Debts can be accounted by money as well as by more qualitative goods. We usually think of debts as arising from mutually agreed transactions, but the moral debts to various indigenous peoples incurred by European adventurers, speculators, and colonizers clearly don’t qualify as agreements. Yet local populations worldwide have always been interested in the qualities of the goods and tools of other populations newly encountered. Reports describe naïve populations typically quite astute and capable of quickly and accurately assessing the desirability and utility of novel items.

Sadly, due to fossil fuels and consequent machines, human speculation, colonization and exploitation of the planet, we have incurred a much deeper debt. We all owe our lives to the Earth, the natural world. As the bumper-sticker says: “Pay Your Rent – Work for the Earth.”

Are we natural? Is anything homo sapiens does natural by definition? No. We are ignoring natural constraints and cycles, and mostly living very differently than we were evolved to live. In particular, our individual monetized and legalized relationship with land that’s called real estate should be replaced by a common and sacred relationship. Species living awkwardly in an unhealthy niche are in more danger of extinction than those living in their proper ecological niche.

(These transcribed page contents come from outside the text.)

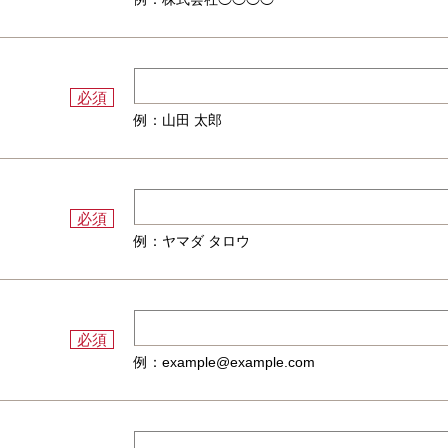
必須
例：山田 太郎
必須
例：ヤマダ タロウ
必須
例：example@example.com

My best hope for paying my debt is to explore and embody rewilding, which means envisioning our species’ optimum niche, and tracing a path between here and there. For example, one might assess how “natural” different taxes are: It’s unnatural for the most local level of government to get the least revenue and taxing authority. Conversely, it is natural for the most distant level of government to tax us in order to provide specialized information and small high-value items to all localities.

So to discharge our debt not just to the Earth but to other tribes, many of us can in various ways extract exploitation and fossil fuels from our lives so as to make various amends to other individuals and groups, and to the flora and fauna.